> Set of tasks:
- A) Using the column below on making time for your business, decide whether each statement agrees with it: (i) the writer wishes for time every day; (ii) the writer says growing your business necessarily means expanding it; (iii) the writer calls finding that time easy. For each, answer yes or no and quote the words of the column that decide it.
- B) Retype the text read from all three records below, line by line and character for character, leaving out the pictures.

-------- Excerpt provided

What you do in your personal time is your business, but that's no way to run your company.

There are many luxuries in this life that I cannot afford. Not that there's anything wrong with that. I'm perfectly happy not owning a million-dollar home, taking expensive vacations every other week and buying new socks every day simply because I can. But like many of you, there is one luxury that I wish for every day: time.

If "wake, work like hell, collapse into bed" is a familiar refrain for you, you know what I'm talking about. Some days feel like nothing but maintenance-putting out fires, checking the oil, repairing the brakes, occasionally washing the damn thing when it gets too dirty to see out the windows-there is simply no time to do anything else. And some days, that's just fine. But if you do that every day, before long you'll drive yourself-no, not into a rut-over a very steep, very scary cliff.

Now that I've gotten a chance to speak in metaphors, let me spell things out in relation to your start-up. (You knew that was coming, right?) If you're simply "maintaining" your business, you're not giving it a chance to grow. And I don't even mean expanding your business necessarily, though that might be a goal of yours. I mean re-evaluating your business on a regular basis to see if what you're doing is working. You might be surprised by what you find-it could be as small as learning that a particular marketing strategy is quite lame, or as large as discovering that your entire business model needs tweaking.

This concept, fleshed out in "Don't Make Yourself Comfortable," couldn't be more pertinent right now. During a time when the economy is placing higher demands on business, you can't afford not to make time for more than just maintenance.

Finding that time is not easy by any means, nor is it necessarily easy to muster the creativity. But then, luxuries-the ones that are truly worth it-are rarely easily had.

----------------
-------- Data for this exercise

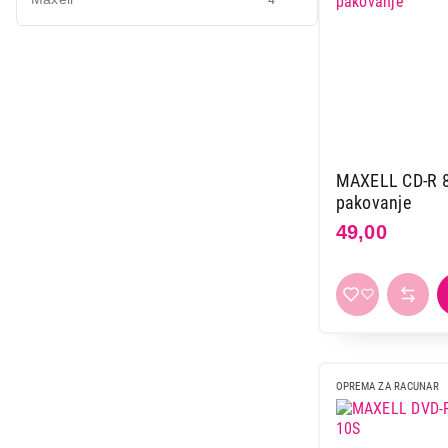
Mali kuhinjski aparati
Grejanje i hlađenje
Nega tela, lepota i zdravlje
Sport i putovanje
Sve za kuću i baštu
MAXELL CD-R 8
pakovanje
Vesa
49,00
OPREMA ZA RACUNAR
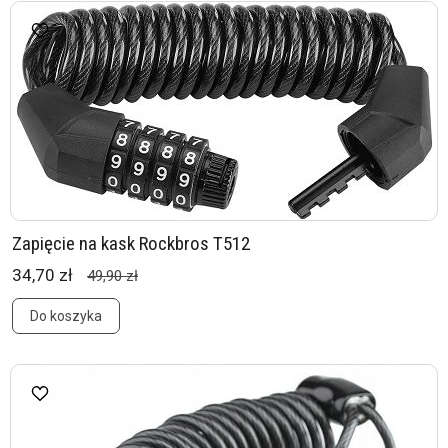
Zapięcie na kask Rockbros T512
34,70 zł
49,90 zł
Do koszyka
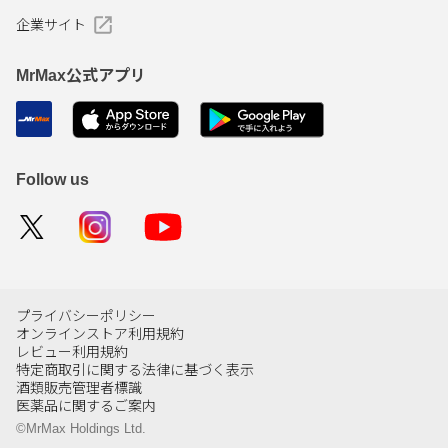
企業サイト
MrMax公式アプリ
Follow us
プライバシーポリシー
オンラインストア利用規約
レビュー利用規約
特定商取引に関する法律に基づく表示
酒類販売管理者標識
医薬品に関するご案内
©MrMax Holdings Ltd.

----------------

> Responses:
- A)
(i) Yes: "there is one luxury that I wish for every day: time."
(ii) No: "And I don't even mean expanding your business necessarily"
(iii) No: "Finding that time is not easy by any means"

- B)
Mali kuhinjski aparati
Grejanje i hlađenje
Nega tela, lepota i zdravlje
Sport i putovanje
Sve za kuću i baštu
MAXELL CD-R 8
pakovanje
Vesa
49,00
OPREMA ZA RACUNAR
Zapięcie na kask Rockbros T512
34,70 zł
49,90 zł
Do koszyka
企業サイト
MrMax公式アプリ
Follow us
プライバシーポリシー
オンラインストア利用規約
レビュー利用規約
特定商取引に関する法律に基づく表示
酒類販売管理者標識
医薬品に関するご案内
©MrMax Holdings Ltd.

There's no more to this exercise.